Entries taken from a collection:
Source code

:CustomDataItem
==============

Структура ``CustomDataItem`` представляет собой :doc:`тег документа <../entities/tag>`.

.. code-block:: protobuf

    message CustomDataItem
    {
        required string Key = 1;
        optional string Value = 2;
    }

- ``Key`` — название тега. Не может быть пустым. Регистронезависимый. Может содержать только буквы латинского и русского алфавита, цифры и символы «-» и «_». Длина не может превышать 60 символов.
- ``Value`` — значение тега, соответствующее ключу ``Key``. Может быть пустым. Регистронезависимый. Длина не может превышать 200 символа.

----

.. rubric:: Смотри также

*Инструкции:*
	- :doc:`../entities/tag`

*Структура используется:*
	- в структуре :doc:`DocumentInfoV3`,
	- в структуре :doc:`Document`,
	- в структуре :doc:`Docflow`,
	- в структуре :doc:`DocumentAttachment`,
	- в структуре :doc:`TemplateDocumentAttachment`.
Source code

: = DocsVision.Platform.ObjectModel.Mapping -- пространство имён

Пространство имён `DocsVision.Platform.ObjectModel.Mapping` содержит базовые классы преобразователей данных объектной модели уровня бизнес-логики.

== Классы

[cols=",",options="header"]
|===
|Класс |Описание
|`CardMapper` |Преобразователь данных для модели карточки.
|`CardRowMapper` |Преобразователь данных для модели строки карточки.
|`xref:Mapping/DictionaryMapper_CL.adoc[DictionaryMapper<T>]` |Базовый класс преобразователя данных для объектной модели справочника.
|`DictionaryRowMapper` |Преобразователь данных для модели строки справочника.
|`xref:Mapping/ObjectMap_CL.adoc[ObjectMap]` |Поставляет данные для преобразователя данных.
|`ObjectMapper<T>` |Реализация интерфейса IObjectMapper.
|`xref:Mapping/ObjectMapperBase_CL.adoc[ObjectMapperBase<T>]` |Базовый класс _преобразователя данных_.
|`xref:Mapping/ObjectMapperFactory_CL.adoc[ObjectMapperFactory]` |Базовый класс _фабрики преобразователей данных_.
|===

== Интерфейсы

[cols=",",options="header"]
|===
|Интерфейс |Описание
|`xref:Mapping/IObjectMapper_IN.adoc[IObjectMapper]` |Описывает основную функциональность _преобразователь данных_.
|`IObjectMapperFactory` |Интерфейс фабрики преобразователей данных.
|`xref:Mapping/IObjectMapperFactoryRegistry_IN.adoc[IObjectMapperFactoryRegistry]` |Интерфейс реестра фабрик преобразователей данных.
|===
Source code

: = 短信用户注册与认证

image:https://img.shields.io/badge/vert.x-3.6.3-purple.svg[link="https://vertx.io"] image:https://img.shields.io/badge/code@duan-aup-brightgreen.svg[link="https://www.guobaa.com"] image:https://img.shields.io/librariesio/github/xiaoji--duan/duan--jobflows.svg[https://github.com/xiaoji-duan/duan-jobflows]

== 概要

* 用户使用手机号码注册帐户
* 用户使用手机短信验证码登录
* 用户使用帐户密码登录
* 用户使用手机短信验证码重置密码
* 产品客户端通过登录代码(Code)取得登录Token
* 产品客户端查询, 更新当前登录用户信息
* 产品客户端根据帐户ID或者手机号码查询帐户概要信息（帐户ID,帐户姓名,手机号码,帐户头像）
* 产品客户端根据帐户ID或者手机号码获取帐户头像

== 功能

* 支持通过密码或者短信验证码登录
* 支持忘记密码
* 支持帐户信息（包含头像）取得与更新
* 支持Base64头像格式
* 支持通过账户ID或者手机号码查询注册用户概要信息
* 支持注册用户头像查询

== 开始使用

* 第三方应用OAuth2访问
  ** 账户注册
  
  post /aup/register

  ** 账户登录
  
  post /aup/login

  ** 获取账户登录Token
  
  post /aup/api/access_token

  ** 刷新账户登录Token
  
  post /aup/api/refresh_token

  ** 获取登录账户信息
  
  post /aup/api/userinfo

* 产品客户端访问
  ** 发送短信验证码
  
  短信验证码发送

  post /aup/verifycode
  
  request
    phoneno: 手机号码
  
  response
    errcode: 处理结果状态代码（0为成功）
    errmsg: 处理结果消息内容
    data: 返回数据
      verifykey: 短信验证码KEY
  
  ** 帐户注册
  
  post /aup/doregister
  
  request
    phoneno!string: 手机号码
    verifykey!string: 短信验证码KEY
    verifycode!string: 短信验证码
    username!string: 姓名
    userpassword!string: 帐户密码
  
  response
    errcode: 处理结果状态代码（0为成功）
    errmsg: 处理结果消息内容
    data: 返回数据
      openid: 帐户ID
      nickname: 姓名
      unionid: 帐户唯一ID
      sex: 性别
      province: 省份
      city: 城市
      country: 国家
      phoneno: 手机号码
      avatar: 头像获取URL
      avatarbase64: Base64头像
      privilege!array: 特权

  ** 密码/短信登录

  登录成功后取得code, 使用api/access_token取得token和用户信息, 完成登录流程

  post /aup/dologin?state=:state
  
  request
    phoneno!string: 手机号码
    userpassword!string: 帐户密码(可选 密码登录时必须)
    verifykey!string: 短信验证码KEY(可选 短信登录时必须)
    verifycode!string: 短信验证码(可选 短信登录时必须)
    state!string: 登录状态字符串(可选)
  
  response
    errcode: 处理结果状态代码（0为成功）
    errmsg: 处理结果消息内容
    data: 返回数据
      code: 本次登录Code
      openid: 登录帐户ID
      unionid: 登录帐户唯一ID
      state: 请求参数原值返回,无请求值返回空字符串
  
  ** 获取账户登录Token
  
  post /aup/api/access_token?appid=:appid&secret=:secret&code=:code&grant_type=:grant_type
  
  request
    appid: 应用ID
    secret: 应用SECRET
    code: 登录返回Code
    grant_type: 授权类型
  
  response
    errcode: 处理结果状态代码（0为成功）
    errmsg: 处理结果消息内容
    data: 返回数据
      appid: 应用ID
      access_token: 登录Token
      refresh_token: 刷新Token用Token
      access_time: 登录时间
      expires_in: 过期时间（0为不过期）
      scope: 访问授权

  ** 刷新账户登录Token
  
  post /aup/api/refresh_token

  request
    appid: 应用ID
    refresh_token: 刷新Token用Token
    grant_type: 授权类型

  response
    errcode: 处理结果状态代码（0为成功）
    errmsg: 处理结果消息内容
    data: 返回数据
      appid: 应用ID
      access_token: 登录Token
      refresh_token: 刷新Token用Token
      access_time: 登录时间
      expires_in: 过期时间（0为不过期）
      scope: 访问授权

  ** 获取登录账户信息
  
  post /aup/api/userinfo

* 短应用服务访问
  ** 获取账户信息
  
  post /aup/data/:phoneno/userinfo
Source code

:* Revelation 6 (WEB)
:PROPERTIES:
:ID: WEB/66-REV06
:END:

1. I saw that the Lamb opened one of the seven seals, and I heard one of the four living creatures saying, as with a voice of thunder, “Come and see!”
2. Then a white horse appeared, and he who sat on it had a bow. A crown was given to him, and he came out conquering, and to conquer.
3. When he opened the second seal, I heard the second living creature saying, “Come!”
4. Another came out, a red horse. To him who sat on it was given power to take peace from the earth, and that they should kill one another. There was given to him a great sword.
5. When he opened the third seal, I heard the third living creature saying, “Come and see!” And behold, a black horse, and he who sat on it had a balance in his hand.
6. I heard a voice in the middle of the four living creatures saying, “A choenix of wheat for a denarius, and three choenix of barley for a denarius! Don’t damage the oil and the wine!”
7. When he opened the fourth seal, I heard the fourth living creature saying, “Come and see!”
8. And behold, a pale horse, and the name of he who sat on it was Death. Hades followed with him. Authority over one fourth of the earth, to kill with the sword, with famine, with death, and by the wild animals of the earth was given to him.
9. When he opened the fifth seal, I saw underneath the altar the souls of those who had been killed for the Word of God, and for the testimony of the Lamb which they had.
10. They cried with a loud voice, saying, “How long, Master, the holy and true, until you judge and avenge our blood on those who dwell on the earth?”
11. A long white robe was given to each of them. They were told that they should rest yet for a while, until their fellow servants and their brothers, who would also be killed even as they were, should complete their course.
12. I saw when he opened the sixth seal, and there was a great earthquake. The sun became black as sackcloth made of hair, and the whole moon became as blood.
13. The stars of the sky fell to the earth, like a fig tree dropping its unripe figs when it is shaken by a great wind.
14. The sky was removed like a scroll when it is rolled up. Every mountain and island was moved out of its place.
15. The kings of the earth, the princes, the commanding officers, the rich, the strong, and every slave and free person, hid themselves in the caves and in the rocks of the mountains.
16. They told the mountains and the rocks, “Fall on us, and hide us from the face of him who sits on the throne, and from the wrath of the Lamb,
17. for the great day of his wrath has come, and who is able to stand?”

What the task asks: Nothing but a number is expected here: the number of lines above that hold the word "структуре".

Answer section: 5